Dealing With Missing Data
By Patti Price, RSS Statistical Consultant
In dealing with missing data, one solution is to employ a Monte Carlo approach using a program for creating multiple imputations. While these programs may be purchased as part of packages like SPSS, other similar programs are available for free download. If you are using S-Plus, there are four different packages that may be used as functions in S-Plus. These include NORM (for multivariate continuous data), CAT (for multivariate categorical data), MIX (for mixed continuous and categorical data), and PAN (for panel or clustered data).
A stand-alone version of NORM is also available for those using Windows 95/98/NT. Work is in progress for stand-alone versions of the other programs listed above.

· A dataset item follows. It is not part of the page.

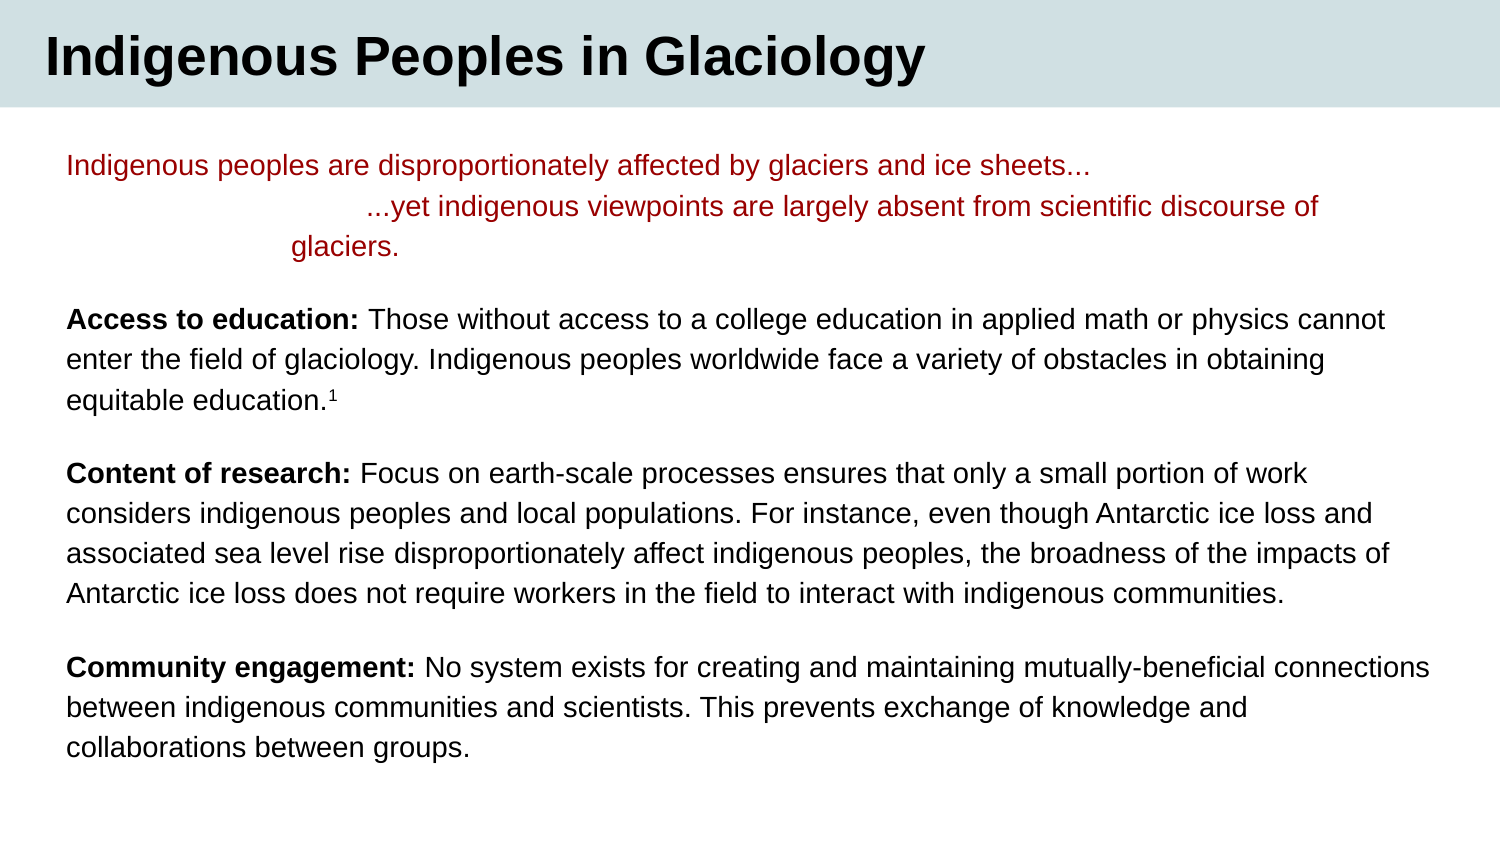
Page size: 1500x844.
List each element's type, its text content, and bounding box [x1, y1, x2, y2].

list Indigenous peoples are disproportionately affected by glaciers and ice sheets... ...yet indigenous viewpoints are largely absent from scientific discourse of glaciers. Access to education: Those without access to a college education in applied math or physics cannot enter the field of glaciology. Indigenous peoples worldwide face a variety of obstacles in obtaining equitable education.1 Content of research: Focus on earth-scale processes ensures that only a small portion of work considers indigenous peoples and local populations. For instance, even though Antarctic ice loss and associated sea level rise disproportionately affect indigenous peoples, the broadness of the impacts of Antarctic ice loss does not require workers in the field to interact with indigenous communities. Community engagement: No system exists for creating and maintaining mutually-beneficial connections between indigenous communities and scientists. This prevents exchange of knowledge and collaborations between groups. [51, 126, 1449, 810]
text_box Indigenous Peoples in Glaciology [0, 0, 1500, 108]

Each of these programs was developed by Dr. Joseph Schafer and is available at http://www.stat.psu.edu/~jls/misoftwa.html - top.
Specific information on frequently asked questions concerning multiple imputation is available at http://www.stat.psu.edu/~jls/mifaq.html.
After downloading and installing the NORM program, you will find that there are some example files to work with. Your own files will need to be saved in the .dat format. After opening the file, you will note that there are four file folder tabs to work with. In the data tab, you will see your data and will need to enter the value assigned to your missing data. In the data folder tab, it is possible to enter variable names and to obtain basic descriptive information. To run the complete program, simply click on the EM Algorithm tab and click run, the Data Augmentation tab and click run, and finally click on the Impute from parameters tab and run to complete the process.